Theoretical frameworks can include the efficiency demonstrated by biotechnology alliances, service quality to describe the entire context of physician-patient relations, and patient self-determination as a barrier to long-term drug compliance.
Owing partly to competitive pressure from other vastatin sub-segments, Lipitor usage and turnover appear to have declined. Adherence is only one explanation.
Intrinsic barriers to sustained use of Lipitor include, it would appear, socio-economic hindrances, the concealed strengths of public primary care units, co-morbidities like CAD, being on multiple drug regimens, and even the absence of physiologic feedback. With this last, we refer to hypertensive patients feeling nothing at all when the dose regimen and vastatin is efficacious.

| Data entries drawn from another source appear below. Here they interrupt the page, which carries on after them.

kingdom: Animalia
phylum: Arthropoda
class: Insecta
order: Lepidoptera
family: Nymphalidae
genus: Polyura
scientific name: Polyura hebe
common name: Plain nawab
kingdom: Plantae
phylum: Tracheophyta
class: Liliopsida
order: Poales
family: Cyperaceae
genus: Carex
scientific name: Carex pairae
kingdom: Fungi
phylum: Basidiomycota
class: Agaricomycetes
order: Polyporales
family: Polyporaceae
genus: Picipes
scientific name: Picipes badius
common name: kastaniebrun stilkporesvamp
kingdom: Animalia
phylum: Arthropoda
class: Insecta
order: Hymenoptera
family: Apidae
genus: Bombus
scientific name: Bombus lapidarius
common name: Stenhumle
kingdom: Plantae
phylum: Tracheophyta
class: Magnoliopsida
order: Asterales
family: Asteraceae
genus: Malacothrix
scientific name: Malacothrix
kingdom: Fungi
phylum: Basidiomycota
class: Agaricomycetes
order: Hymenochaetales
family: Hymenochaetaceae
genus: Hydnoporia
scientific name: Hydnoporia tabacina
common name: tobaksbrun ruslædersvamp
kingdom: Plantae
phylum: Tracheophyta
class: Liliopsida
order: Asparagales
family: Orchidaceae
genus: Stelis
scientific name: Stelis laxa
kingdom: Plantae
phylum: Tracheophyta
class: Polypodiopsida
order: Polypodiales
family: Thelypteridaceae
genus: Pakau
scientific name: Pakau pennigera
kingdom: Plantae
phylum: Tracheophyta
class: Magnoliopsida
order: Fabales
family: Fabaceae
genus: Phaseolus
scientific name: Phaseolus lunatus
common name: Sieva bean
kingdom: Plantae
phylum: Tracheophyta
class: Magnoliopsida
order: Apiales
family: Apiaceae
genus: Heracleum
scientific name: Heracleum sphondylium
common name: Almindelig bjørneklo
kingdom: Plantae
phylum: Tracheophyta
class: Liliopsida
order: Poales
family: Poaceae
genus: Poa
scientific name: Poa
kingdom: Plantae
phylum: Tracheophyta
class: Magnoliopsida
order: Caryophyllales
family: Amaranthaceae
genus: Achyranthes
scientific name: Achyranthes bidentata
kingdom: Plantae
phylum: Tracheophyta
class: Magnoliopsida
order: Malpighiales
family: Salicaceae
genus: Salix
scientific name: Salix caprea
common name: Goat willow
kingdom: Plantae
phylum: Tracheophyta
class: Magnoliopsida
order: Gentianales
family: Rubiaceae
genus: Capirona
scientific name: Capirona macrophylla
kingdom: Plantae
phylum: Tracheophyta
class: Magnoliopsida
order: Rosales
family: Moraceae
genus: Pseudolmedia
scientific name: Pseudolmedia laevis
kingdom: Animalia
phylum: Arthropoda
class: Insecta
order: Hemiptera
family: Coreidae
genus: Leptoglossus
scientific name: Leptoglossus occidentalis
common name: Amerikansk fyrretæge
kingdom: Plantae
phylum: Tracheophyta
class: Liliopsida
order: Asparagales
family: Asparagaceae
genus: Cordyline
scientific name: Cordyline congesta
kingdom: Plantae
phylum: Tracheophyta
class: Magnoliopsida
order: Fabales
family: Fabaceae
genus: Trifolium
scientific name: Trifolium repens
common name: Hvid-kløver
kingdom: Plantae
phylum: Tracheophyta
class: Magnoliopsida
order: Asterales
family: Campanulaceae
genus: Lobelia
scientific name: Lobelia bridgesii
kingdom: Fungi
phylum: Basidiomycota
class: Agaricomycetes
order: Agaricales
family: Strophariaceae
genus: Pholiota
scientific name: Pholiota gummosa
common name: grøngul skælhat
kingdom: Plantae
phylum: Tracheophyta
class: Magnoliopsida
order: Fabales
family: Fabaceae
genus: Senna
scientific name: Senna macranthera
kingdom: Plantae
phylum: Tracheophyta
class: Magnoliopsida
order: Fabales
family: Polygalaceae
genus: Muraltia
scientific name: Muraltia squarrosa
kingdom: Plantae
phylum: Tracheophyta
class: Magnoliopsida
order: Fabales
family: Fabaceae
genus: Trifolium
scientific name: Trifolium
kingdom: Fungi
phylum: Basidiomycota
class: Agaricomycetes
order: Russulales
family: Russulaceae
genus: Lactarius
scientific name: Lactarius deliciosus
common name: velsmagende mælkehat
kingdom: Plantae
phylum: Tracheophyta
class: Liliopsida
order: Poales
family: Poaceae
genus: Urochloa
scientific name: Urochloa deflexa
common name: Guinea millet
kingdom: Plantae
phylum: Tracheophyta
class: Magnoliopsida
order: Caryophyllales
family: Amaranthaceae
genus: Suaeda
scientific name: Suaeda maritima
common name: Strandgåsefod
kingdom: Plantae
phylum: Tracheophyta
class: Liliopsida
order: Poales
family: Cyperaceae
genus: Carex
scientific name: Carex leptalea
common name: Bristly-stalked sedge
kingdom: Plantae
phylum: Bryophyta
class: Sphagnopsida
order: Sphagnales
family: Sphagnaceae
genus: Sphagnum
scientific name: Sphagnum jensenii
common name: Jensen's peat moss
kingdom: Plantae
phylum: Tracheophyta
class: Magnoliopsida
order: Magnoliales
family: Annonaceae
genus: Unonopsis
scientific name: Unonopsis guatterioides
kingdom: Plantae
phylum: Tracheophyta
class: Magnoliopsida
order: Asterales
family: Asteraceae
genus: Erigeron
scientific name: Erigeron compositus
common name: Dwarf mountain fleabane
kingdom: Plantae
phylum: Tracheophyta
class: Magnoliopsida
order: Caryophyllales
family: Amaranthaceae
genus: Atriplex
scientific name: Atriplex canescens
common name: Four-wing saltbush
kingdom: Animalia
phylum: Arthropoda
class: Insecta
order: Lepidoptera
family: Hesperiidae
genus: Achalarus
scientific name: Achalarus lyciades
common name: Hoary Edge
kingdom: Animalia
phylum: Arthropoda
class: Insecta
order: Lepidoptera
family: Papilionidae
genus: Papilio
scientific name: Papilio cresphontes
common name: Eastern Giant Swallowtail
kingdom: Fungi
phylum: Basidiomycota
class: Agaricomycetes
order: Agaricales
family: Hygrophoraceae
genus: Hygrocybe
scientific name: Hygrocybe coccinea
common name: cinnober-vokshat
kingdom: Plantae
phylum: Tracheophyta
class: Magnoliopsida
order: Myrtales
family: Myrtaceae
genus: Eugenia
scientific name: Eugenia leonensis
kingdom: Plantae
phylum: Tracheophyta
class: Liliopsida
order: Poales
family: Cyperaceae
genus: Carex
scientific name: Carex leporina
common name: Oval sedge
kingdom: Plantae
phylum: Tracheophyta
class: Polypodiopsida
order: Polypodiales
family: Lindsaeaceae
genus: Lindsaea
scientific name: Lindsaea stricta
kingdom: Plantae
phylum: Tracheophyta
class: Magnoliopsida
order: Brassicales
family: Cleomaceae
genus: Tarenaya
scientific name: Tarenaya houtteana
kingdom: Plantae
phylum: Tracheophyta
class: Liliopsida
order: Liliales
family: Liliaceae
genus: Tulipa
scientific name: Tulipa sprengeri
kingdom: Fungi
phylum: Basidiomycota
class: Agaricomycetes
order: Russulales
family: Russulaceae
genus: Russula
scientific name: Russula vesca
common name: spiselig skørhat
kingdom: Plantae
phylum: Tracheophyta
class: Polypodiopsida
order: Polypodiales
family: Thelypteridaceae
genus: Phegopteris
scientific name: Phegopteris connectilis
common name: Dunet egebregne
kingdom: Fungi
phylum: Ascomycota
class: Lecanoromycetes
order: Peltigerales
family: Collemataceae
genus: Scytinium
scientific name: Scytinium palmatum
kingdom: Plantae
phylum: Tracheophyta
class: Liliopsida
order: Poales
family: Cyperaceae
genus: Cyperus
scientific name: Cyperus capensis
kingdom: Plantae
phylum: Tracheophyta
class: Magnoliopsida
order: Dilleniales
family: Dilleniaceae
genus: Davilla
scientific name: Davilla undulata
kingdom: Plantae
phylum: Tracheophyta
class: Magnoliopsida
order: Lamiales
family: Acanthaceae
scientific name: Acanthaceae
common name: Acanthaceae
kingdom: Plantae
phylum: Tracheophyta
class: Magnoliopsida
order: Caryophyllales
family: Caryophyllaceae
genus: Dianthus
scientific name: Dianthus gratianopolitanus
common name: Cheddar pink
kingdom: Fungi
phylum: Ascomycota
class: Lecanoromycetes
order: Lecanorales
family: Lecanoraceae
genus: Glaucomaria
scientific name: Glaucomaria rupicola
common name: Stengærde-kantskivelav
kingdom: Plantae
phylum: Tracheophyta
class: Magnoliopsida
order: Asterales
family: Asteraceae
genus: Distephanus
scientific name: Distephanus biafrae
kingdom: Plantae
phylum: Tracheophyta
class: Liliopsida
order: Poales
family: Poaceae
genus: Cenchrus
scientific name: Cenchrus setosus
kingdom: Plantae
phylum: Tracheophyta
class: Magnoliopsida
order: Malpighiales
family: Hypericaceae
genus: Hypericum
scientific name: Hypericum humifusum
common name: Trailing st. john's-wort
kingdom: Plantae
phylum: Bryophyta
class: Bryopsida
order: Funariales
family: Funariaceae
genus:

On the basis solely of the data examined, one would have to accept null hypothesis 1 and conclude that the strategic alliance between Pfizer and Pharmacia in 2002 did not improve drug adherence or unit sales for Lipitor.
Meantime, this study must leave for some future effort the task of assembling all the aforementioned variables and estimating the strength of a network of intermediate outcomes and intervening variables.
Such a broad and multi-disciplinary topic as adherence has some inherent difficulties, most prominently the inclusion and exclusion of particular studies. However, many of the studies excluded from the literature review were randomized controlled trials with, however, insufficient data. This particular research did not link the adherence measure with the health outcome in different patient populations. While it is presumed that increasing medication adherence improves health outcomes, many of the studies reviewed included did not provide such data. Another limitation of this research is the assumption that merger techniques and corporate resources are similar amongst all pharmaceutical companies.
Publication Bias – Publication bias is the selective publication of studies that demonstrate a particular outcome. Therefore, there is a possibility that only studies demonstrating a positive impact on adherence by a particular intervention may have been published, or studies showing a negative impact may never be published. If a publication bias occurs, it can affect the quality and process of the literature review.